# What the task requires
Please write out every entry below exactly, leaving out any pictures.

# Available data
|---|

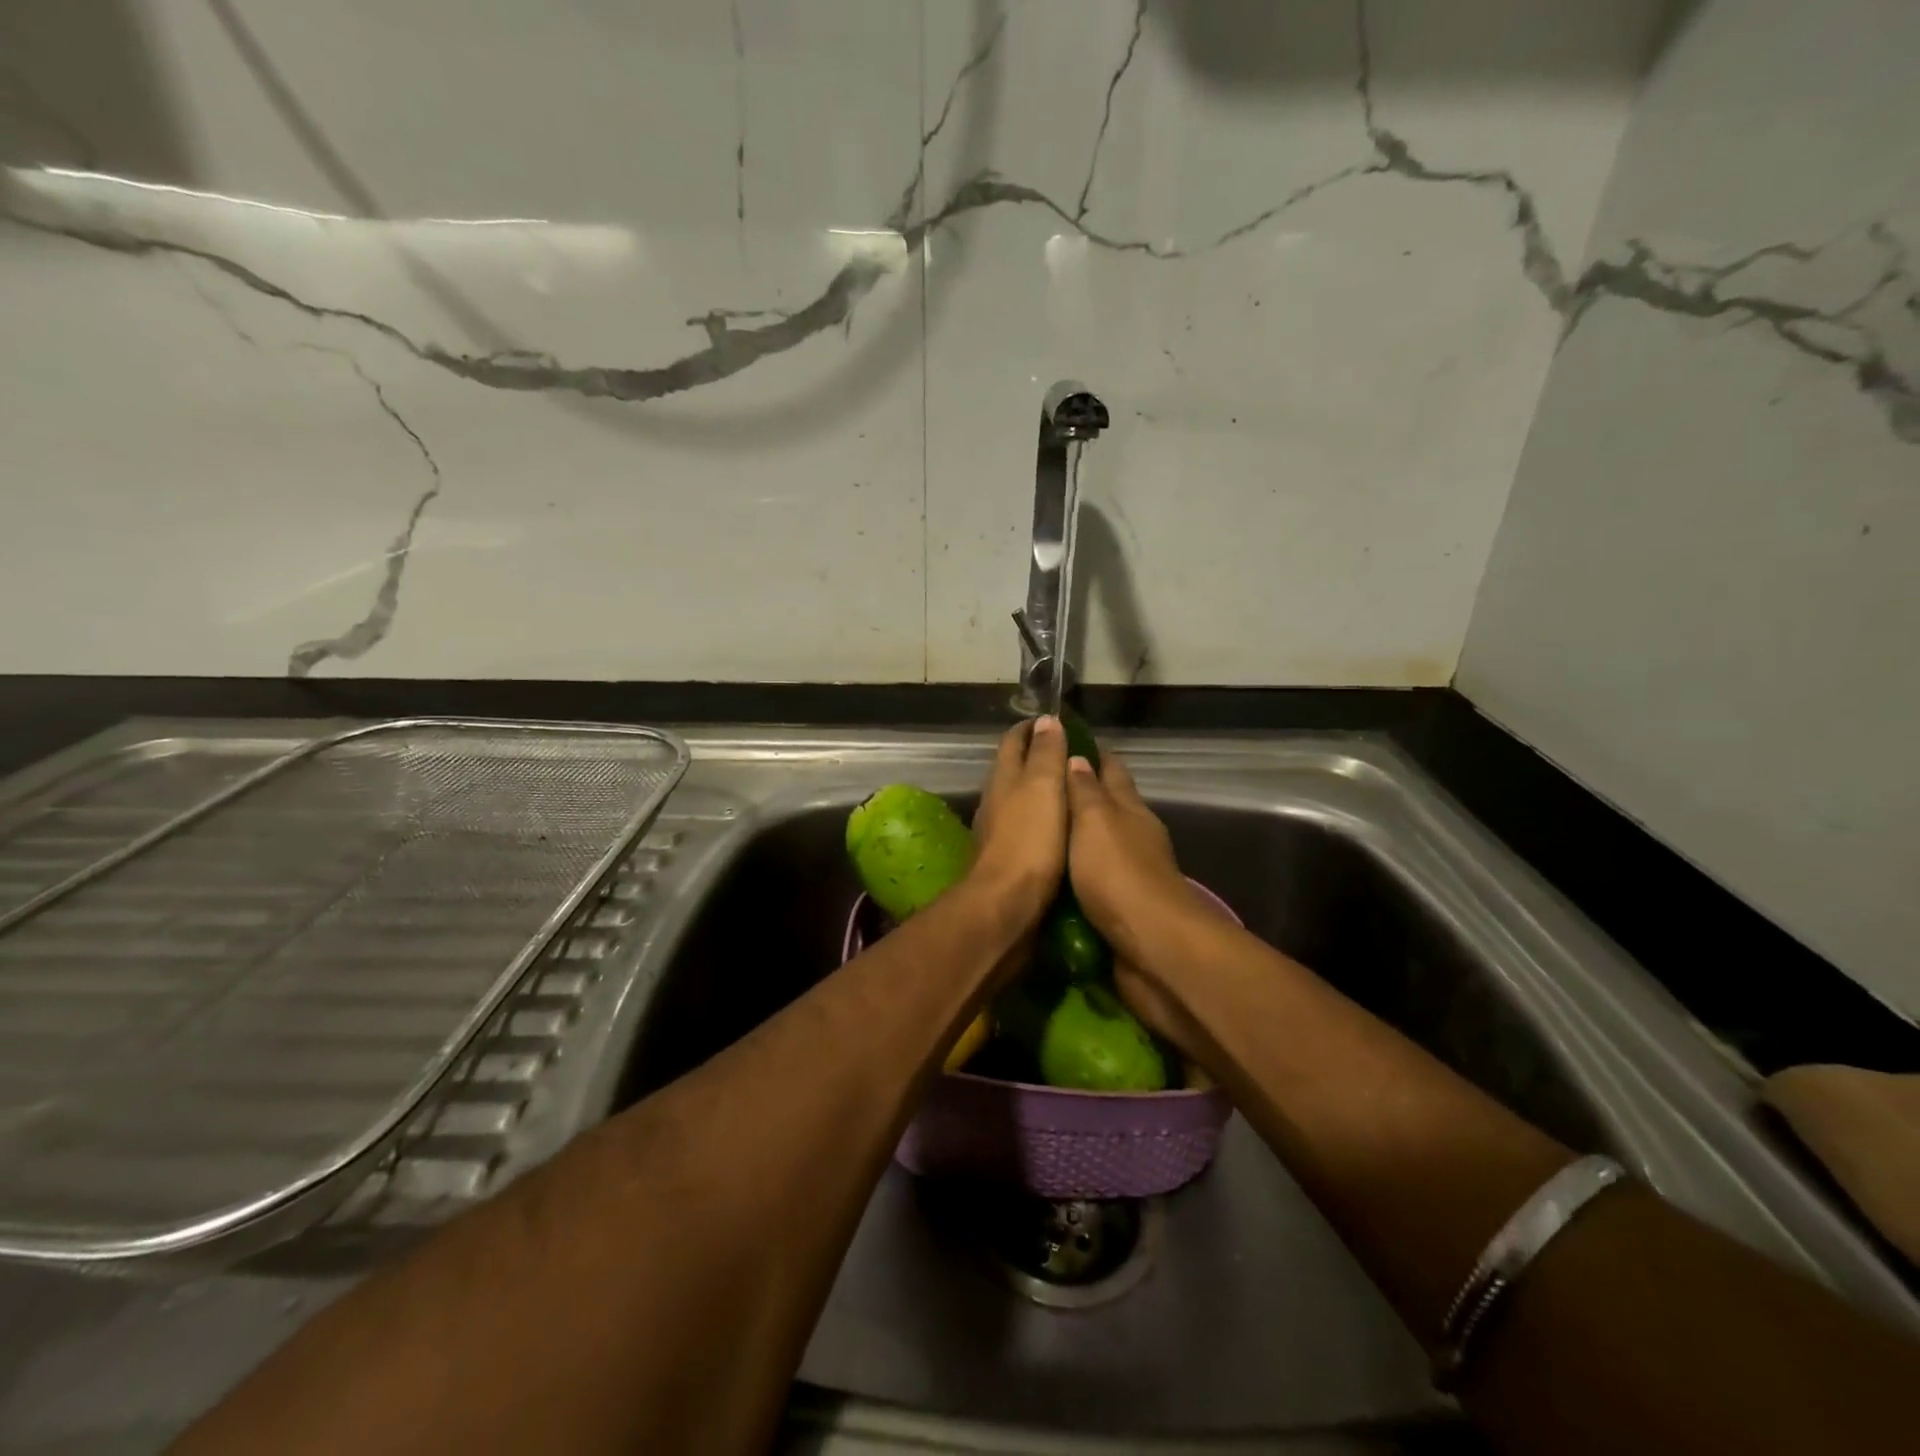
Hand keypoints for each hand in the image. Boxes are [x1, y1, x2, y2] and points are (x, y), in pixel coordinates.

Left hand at [968, 716, 1068, 927]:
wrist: (1006, 905)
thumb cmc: (1029, 841)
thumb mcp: (1043, 788)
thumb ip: (1046, 755)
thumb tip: (1046, 721)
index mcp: (1003, 778)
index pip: (1014, 741)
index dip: (1033, 728)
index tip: (1057, 722)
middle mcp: (995, 800)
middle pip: (1013, 768)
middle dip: (1037, 756)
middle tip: (1072, 754)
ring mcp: (997, 830)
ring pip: (1018, 799)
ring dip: (1039, 789)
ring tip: (1071, 789)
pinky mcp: (1006, 858)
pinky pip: (1025, 827)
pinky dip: (1042, 818)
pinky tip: (1060, 828)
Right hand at [1065, 748, 1223, 1069]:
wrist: (1150, 945)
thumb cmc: (1118, 873)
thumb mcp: (1095, 821)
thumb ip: (1085, 791)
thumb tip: (1079, 757)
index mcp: (1130, 809)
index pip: (1112, 770)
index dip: (1093, 754)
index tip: (1068, 739)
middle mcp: (1134, 836)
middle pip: (1108, 806)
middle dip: (1081, 794)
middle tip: (1042, 786)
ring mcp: (1131, 873)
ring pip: (1100, 845)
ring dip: (1077, 837)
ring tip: (1041, 830)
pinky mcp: (1122, 907)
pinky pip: (1093, 881)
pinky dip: (1076, 873)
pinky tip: (1053, 875)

|---|

# Answer area
Hand keypoints for each hand in the image. Boxes are [x1, y1, x2, y2] and points are (x, y), in pixel coordinates.

Left hand at [968, 716, 1068, 927]:
wrist: (1006, 905)
thumb cmc: (1029, 841)
thumb mcp: (1043, 788)
thumb ip: (1046, 755)
thumb tip: (1046, 721)
index mcp: (1003, 778)
index pip: (1014, 741)
index dip: (1033, 728)
index tip: (1057, 722)
middle mcp: (995, 800)
middle pip: (1013, 768)
middle dip: (1037, 756)
middle tip: (1072, 754)
ring mcp: (997, 830)
ring pip: (1018, 799)
ring dip: (1039, 789)
ring tip: (1071, 789)
pinky mcp: (1006, 858)
pinky pip: (1025, 827)
pinky dip: (1042, 818)
pinky tip: (1060, 828)
Right hand at [1065, 748, 1223, 1069]:
wrist: (1150, 945)
thumb cmc: (1118, 873)
thumb mcp: (1095, 821)
thumb ip: (1085, 791)
thumb tip: (1079, 757)
index mcp: (1130, 809)
index pip: (1112, 770)
index dip: (1093, 754)
index tip: (1068, 739)
middle mcp: (1134, 836)
middle pip: (1108, 806)
middle dip: (1081, 794)
middle tip: (1042, 786)
ring mcp: (1131, 873)
ring pip: (1100, 845)
ring dip: (1077, 837)
ring tip: (1041, 830)
pinky mcp: (1122, 907)
pinky pip: (1093, 881)
pinky dip: (1076, 873)
pinky tip: (1053, 875)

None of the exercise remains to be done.